:: SOURCE DATA ::
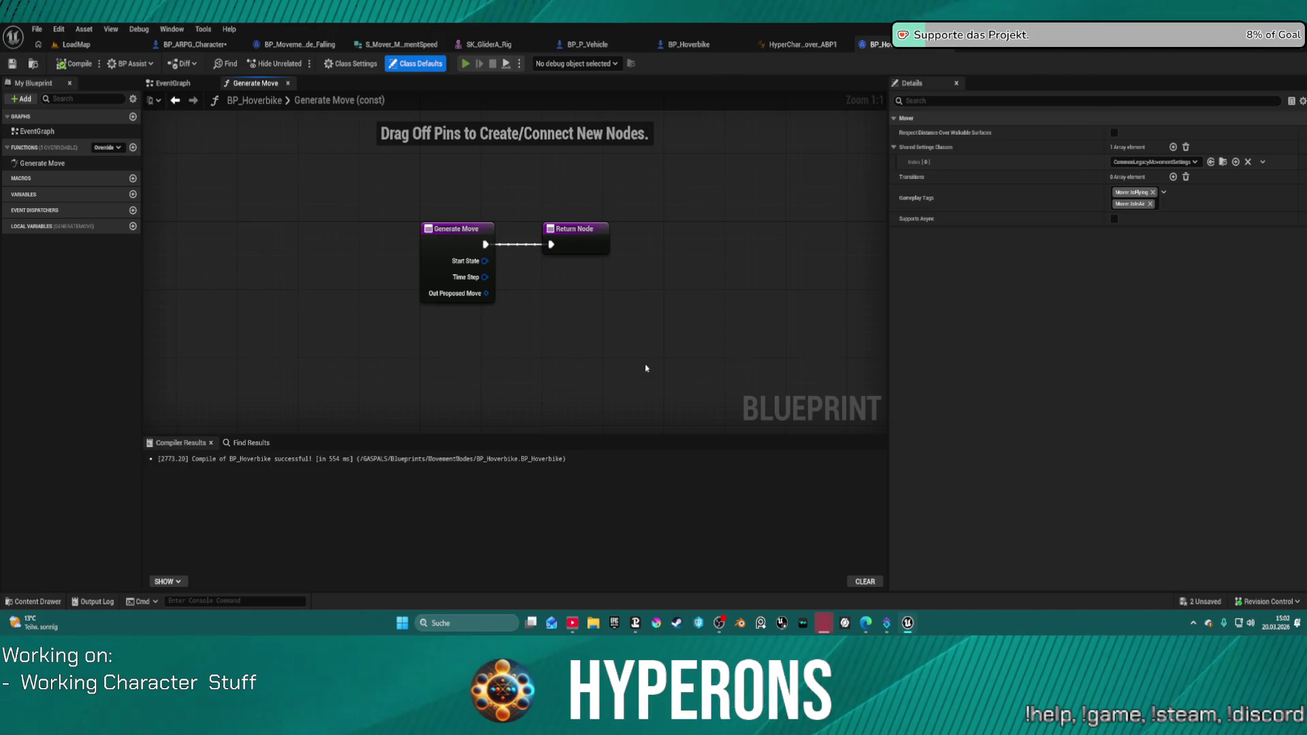
pyautogui.click(739, 347)
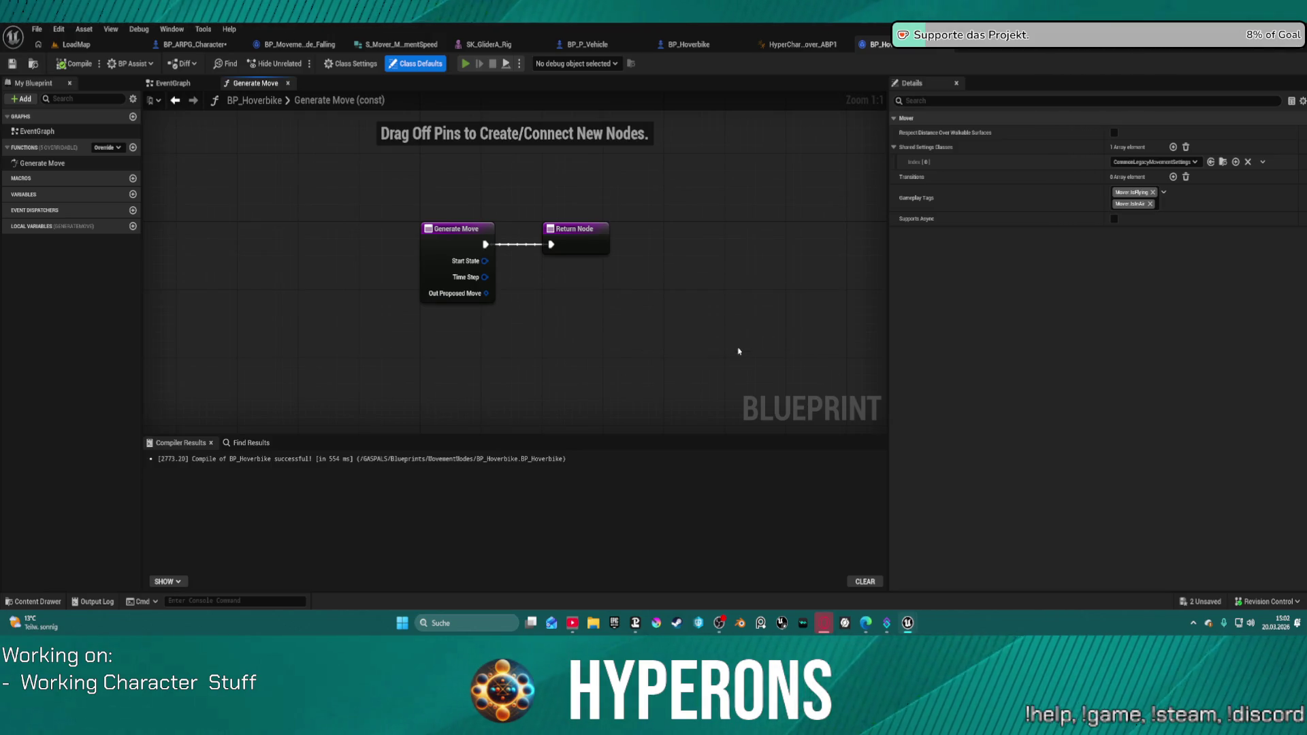
# Play-test: walk to the hoverbike, mount it with F, steer with WASD, then stop with Esc.
pyautogui.press('w')
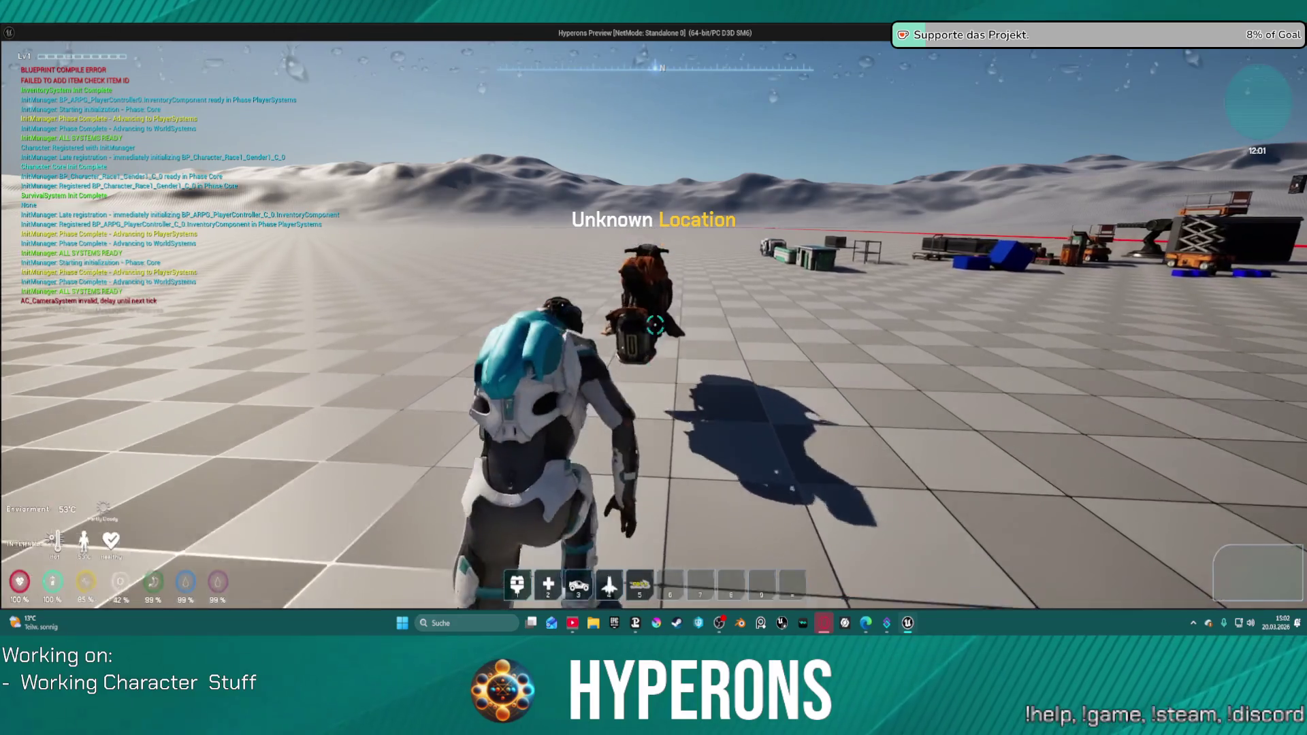
pyautogui.press('w')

:: ASSIGNED TASK ::
Would you restate word for word each line from the one that holds "# Play-test: walk" to the end of the material, both ends included, without the pictures?

:: EXERCISE RESULT ::
# Play-test: walk to the hoverbike, mount it with F, steer with WASD, then stop with Esc.
pyautogui.press('w')
pyautogui.press('w')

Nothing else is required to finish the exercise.